You may ask the question on how to deploy Kafka consumers on Kubernetes. Before diving into the details, let’s start with some quick statistics about Kafka at OSO. We are the experts in configuring, deploying and building applications on Kafka and have been using it at a huge scale for many years. We started using Kafka in production in 2014 and currently have delivered over 30+ enterprise projects for our clients. Our applications handle millions of messages per second and have processed over a trillion messages in total. With such extensive usage, we have gained valuable insights and lessons about Kafka.
Kafka consumers on Kubernetes: Challenges of distributed systems
Why is deploying Kafka consumers on Kubernetes is difficult? Distributed systems, like Kafka, can be challenging to manage because their components run independently. One component can keep running even when another one fails.

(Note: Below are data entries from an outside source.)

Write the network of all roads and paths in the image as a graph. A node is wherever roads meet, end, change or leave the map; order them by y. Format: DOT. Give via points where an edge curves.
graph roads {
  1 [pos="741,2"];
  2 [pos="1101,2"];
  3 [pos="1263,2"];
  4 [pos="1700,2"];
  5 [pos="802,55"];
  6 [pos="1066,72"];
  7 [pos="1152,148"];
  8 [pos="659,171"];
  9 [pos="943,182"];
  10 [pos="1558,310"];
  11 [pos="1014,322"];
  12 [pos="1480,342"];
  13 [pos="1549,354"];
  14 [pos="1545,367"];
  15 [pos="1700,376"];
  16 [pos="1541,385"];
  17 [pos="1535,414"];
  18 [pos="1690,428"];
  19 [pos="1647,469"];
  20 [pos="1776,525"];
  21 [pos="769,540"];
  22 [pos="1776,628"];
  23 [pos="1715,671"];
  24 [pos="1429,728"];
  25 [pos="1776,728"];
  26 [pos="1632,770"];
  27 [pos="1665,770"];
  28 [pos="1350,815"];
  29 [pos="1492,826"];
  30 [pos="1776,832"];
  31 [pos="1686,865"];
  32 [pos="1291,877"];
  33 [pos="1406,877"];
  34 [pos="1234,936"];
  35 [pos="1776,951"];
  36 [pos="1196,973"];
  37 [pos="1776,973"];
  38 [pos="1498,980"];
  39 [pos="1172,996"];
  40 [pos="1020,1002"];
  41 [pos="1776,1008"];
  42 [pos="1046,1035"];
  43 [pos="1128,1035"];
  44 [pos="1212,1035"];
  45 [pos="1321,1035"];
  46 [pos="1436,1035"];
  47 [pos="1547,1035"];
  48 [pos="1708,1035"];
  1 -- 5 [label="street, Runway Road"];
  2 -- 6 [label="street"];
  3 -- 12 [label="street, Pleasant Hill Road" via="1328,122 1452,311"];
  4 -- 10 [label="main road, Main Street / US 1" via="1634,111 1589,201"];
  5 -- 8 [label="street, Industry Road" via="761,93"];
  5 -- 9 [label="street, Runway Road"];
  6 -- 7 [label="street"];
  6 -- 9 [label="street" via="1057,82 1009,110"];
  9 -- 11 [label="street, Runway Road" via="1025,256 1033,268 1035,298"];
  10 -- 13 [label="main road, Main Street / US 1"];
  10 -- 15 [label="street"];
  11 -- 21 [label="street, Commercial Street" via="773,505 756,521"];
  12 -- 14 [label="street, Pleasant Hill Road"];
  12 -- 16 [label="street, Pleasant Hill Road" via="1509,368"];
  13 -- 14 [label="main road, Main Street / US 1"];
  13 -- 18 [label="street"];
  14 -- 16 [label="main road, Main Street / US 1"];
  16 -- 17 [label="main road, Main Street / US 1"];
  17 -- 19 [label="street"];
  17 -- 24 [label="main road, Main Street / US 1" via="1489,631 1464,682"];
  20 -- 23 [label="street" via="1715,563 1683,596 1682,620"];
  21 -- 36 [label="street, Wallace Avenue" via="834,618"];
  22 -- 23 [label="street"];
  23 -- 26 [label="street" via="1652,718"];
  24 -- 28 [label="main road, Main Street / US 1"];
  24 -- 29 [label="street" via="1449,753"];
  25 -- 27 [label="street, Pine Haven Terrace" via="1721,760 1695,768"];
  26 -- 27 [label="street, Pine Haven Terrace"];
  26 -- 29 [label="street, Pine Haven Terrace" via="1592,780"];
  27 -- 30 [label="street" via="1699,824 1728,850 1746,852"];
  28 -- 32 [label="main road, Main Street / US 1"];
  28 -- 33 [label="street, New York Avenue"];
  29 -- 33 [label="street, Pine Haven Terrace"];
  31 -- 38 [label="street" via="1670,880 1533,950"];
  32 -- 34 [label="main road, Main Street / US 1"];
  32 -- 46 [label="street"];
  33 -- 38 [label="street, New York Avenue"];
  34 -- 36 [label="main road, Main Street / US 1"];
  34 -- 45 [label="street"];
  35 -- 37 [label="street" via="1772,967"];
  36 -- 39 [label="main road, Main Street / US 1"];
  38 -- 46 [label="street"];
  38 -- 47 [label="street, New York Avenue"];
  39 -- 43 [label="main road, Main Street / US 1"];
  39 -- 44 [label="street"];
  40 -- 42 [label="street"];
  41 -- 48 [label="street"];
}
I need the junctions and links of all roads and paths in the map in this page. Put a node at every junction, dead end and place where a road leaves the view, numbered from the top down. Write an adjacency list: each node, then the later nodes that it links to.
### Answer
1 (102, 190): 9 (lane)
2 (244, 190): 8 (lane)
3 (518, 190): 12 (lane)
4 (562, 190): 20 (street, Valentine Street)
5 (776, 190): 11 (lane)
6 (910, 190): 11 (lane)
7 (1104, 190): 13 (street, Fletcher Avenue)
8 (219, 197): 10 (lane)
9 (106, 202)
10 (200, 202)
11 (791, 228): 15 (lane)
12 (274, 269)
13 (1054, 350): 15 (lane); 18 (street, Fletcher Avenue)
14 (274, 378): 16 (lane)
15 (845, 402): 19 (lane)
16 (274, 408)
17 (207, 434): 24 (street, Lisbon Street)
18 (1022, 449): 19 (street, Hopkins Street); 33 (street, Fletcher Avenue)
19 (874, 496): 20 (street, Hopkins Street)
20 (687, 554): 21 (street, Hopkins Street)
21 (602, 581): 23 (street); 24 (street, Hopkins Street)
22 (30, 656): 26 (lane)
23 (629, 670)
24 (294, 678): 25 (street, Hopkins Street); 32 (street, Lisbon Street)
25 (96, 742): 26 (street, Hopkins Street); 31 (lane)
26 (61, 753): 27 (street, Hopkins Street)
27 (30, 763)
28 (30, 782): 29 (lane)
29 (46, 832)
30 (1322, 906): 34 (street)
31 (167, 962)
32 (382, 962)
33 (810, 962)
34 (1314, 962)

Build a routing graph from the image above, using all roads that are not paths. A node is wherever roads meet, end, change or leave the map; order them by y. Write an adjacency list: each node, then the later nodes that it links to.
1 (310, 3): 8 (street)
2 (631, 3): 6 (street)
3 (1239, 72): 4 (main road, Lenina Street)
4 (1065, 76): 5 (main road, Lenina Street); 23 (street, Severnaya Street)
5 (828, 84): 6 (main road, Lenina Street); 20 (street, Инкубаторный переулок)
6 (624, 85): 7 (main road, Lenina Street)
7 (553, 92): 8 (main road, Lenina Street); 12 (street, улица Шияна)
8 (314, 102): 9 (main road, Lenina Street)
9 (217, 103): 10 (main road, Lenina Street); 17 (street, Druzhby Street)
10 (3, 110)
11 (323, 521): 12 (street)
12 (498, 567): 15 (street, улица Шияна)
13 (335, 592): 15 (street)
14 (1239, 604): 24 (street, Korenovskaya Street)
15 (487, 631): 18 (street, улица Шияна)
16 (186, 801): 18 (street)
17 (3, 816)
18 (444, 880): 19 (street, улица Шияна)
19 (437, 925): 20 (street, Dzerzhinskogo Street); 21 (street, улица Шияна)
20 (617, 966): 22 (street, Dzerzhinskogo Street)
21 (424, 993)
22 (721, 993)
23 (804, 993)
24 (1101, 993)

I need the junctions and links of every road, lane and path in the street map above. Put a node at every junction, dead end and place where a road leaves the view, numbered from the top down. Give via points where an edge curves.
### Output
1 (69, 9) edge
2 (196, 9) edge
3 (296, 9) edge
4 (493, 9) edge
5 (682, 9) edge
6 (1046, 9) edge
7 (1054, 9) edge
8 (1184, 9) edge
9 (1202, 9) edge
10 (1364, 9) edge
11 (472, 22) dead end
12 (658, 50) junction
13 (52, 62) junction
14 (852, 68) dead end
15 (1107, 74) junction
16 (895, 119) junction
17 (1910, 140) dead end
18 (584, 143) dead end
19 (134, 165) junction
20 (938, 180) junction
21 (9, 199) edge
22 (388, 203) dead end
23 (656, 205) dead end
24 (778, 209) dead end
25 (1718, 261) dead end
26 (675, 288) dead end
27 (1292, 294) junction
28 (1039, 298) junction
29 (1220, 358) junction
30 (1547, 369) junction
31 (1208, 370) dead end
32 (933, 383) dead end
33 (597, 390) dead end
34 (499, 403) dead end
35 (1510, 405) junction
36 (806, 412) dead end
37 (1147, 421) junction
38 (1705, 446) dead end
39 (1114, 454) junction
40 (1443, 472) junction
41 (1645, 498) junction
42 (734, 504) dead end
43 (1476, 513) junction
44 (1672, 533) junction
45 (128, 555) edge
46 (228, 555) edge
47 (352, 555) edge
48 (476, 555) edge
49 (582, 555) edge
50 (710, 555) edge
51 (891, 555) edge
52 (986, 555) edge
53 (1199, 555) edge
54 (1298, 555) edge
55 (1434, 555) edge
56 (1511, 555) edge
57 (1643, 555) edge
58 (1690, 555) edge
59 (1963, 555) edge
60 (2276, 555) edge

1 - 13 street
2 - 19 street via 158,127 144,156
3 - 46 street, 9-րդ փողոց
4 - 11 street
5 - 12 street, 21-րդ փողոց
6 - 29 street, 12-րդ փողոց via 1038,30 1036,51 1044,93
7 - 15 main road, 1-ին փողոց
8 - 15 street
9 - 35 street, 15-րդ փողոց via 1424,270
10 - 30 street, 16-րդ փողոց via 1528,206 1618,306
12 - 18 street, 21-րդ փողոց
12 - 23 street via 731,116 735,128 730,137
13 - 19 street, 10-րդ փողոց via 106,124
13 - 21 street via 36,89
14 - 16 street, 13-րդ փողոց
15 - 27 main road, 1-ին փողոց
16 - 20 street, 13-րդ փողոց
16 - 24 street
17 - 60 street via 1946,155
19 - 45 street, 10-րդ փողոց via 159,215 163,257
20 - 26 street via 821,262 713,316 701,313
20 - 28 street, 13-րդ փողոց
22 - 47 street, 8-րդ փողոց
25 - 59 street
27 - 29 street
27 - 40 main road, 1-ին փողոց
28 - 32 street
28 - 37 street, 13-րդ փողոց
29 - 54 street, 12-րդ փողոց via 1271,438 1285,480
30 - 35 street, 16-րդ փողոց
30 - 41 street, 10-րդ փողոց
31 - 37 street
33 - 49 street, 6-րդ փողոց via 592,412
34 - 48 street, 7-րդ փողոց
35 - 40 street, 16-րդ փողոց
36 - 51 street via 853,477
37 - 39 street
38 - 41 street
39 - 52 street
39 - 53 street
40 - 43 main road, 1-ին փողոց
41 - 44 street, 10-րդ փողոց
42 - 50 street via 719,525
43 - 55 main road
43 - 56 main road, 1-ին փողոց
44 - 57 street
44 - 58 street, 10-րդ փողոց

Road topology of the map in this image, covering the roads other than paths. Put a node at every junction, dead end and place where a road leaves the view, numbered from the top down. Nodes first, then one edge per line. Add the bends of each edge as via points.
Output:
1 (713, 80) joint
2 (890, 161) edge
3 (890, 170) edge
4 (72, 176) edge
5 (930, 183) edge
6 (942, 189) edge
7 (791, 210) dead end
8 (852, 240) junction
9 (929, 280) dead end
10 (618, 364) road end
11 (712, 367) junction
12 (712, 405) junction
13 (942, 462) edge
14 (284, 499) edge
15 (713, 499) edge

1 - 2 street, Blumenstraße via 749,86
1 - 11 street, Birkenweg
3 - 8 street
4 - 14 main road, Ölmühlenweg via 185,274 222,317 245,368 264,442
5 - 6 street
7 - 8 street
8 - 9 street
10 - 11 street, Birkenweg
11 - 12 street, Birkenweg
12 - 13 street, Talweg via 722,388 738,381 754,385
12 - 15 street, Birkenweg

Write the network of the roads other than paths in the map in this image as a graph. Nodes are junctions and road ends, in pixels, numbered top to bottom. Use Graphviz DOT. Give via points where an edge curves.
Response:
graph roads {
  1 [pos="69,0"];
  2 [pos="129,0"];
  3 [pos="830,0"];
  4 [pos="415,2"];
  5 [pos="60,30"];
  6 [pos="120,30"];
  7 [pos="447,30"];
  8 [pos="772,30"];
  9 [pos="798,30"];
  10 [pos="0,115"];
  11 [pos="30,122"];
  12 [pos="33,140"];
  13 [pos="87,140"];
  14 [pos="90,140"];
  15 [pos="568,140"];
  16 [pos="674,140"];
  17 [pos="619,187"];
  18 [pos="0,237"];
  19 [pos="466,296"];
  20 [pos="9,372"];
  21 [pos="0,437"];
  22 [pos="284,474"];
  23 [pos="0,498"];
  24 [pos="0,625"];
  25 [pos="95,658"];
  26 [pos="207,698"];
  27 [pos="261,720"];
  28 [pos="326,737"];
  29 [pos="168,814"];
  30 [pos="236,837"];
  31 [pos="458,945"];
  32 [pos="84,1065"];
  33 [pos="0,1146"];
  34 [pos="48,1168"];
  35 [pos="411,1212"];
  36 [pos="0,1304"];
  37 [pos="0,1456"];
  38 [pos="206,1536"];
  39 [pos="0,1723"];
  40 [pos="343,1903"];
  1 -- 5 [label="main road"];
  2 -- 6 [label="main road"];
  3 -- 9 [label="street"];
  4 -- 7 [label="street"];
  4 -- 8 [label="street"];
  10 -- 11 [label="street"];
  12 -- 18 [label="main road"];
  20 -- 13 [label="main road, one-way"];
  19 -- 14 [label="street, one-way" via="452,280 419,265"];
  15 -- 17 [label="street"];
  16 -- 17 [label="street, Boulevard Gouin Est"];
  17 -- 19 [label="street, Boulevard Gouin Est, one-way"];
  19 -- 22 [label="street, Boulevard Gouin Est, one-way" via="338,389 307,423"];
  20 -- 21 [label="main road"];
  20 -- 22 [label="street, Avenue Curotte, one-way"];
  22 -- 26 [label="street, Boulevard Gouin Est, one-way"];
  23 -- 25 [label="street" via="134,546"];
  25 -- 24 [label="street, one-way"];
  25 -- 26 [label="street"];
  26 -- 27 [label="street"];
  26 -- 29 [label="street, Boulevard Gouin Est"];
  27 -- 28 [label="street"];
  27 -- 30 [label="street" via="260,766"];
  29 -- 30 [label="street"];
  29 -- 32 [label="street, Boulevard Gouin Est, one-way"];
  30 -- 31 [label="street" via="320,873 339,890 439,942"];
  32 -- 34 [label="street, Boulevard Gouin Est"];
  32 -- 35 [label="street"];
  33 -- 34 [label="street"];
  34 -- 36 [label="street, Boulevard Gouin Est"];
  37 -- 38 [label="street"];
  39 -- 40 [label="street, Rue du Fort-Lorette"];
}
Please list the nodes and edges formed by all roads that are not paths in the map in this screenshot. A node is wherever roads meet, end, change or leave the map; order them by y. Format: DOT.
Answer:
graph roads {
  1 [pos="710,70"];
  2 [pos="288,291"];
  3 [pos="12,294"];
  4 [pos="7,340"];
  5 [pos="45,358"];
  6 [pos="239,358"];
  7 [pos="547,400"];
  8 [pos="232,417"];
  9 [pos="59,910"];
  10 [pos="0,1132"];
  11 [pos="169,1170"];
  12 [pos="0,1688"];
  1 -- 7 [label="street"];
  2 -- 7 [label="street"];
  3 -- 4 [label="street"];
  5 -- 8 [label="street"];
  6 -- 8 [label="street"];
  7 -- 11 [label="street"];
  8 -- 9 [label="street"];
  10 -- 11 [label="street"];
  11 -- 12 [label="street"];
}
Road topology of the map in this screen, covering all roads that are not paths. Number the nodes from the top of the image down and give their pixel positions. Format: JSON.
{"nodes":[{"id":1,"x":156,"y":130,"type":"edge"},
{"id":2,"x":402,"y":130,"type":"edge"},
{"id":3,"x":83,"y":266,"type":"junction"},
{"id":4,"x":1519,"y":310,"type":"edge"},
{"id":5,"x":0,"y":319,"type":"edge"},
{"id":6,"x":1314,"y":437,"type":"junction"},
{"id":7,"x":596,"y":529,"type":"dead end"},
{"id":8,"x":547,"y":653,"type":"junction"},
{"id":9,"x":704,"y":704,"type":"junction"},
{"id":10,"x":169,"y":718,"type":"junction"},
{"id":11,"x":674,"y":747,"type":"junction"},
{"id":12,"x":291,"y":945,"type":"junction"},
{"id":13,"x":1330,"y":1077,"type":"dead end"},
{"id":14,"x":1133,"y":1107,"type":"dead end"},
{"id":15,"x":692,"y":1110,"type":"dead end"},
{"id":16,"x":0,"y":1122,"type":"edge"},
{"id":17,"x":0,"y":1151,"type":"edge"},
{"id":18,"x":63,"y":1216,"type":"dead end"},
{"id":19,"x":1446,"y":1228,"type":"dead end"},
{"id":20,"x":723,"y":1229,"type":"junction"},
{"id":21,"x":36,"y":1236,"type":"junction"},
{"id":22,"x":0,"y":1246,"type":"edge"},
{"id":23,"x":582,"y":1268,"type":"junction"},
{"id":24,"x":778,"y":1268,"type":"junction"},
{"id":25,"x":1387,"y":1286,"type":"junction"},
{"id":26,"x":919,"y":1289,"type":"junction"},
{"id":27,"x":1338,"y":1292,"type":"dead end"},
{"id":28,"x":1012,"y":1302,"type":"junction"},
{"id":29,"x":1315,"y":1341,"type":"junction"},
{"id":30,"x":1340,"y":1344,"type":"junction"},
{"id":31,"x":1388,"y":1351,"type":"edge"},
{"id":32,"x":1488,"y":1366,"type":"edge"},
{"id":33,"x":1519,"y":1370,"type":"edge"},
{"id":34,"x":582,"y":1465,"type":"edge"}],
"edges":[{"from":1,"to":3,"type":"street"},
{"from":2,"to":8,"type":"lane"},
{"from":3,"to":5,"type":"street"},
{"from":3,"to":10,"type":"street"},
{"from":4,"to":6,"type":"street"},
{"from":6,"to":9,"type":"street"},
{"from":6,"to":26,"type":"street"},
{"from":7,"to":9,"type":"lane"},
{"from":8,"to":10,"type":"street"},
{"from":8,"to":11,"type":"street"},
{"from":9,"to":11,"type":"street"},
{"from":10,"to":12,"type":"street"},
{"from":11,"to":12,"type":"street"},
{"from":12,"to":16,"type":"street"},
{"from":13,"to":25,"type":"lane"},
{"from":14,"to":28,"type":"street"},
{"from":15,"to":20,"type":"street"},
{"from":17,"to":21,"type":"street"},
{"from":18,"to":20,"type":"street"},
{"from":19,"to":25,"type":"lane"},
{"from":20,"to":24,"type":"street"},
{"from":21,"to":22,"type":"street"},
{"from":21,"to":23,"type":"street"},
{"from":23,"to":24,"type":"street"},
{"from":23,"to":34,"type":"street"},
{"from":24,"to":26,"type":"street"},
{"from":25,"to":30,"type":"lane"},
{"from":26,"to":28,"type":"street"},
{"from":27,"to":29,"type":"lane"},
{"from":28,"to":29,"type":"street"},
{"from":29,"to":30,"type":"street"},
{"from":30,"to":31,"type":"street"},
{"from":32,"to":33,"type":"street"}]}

Components can fail due to various reasons, such as transient issues, configuration errors, or external dependency failures. To ensure that an application is healthy and can continue processing requests, Kubernetes provides utilities like liveness probes, readiness probes, and startup probes.
Kafka consumers on Kubernetes: Understanding Kubernetes probes
Kubernetes has three types of probes to help determine the health of an application container: Liveness probes, Readiness probes, and Startup probes.
Liveness probes: These probes are used to know when to restart an application container. They are useful for checking for deadlocks, where a container may still be running but unable to process requests. By restarting a container, the application can remain available even when bugs are present.
Readiness probes: These probes determine when a container is ready to accept incoming traffic. They are particularly useful for containers that serve as backends for Kubernetes service load balancers, such as APIs. Readiness probes ensure that a pod is ready to handle requests and prevent traffic from being routed to an unhealthy container.
Startup probes: These probes replace liveness probes for slow-starting containers. They ensure that a pod doesn’t get killed before it’s fully up and running.
Implementing smart health checks for Kafka consumers
We initially had a naive approach to health checks for Kafka consumers. They would make a request to list the topics in the broker, which checked the underlying connection to Kafka. If the connection failed, they would trigger a liveness probe and restart the service. While this approach captured some issues like TLS connectivity problems, it didn’t catch all the problems.
We quickly realised that sometimes consumers would sit idle and not process messages, leading to lag on the partition and potential incidents. To address this, we developed a smart health check approach inspired by PagerDuty’s blog post.
The smart health check approach uses two values: the current offset (the last message sent to the topic) and the committed offset (the last message consumed by the consumer). By checking that these two values are changing, we ensured that the consumer is constantly moving forward and processing messages. Here’s how the smart health check works:
- Retrieve the current offset from Kafka. If this fails, it indicates a connectivity issue with Kafka, and a liveness probe is triggered.
- Retrieve the committed offset. This value is stored in memory and should not fail. If it does fail, it suggests a weird state, and a liveness probe is triggered.
- Check if the current offset and committed offset are the same. If they are the same, it means there are no messages left to process on the topic, and the liveness probes pass.
- If the current offset and committed offset are different, check if the committed offset has changed since the last liveness probe. If it hasn’t changed, it indicates that the consumer is not processing messages, and the consumer is restarted.
- If the committed offset has changed, it means the consumer is processing messages, and everything is working as expected.
This smart health check approach helped improve Kafka-related issues and reduce the number of false alerts.
Kafka consumers on Kubernetes: Challenges and Solutions
Cascading Failures: When one pod restarted due to an unrelated issue, it could lead to other pods in the deployment crashing as well. This issue occurs during rebalancing, where a service that was originally consuming from one partition suddenly switched to consuming from a different partition. To address this, we have each replica keep track of its own partitions, ensuring that the rebalance doesn’t affect other pods.
Intermittent Liveness Probe Failures: A client email delivery service, which reads messages in batches and makes calls to external services, experienced intermittent liveness probe failures. This was because the health checks were running too frequently, and if it took longer to process a batch than the interval between health checks, it would mistakenly think that messages were not being consumed. The solution was to configure the initial delay and interval of the health checks to be larger than the time it takes to process a batch.
Lessons learned and takeaways
Our experience with implementing smart health checks for Kafka consumers has taught us several valuable lessons:
- Naive health checks can give a false sense of security and make it seem like an application is running fine even when it’s not. It’s important to implement proper health checks to ensure the application’s reliability.
- Building proper health checks can make a significant difference in the self-healing capabilities of an application and reduce the need for engineers to be called for trivial issues.
- Smart health checks can help reduce the number of false alerts and improve the overall quality of life for the team.
- It’s crucial to consider the specific behaviour of a service when designing health checks and determine what “unhealthy” actually means in that context.
- Logging and metrics play a vital role in troubleshooting and understanding the behaviour of the application. Logging the partition being consumed, the offsets being committed, and the duration of health checks can provide valuable insights.
- Having metrics on the performance of health checks is just as important as monitoring the application itself.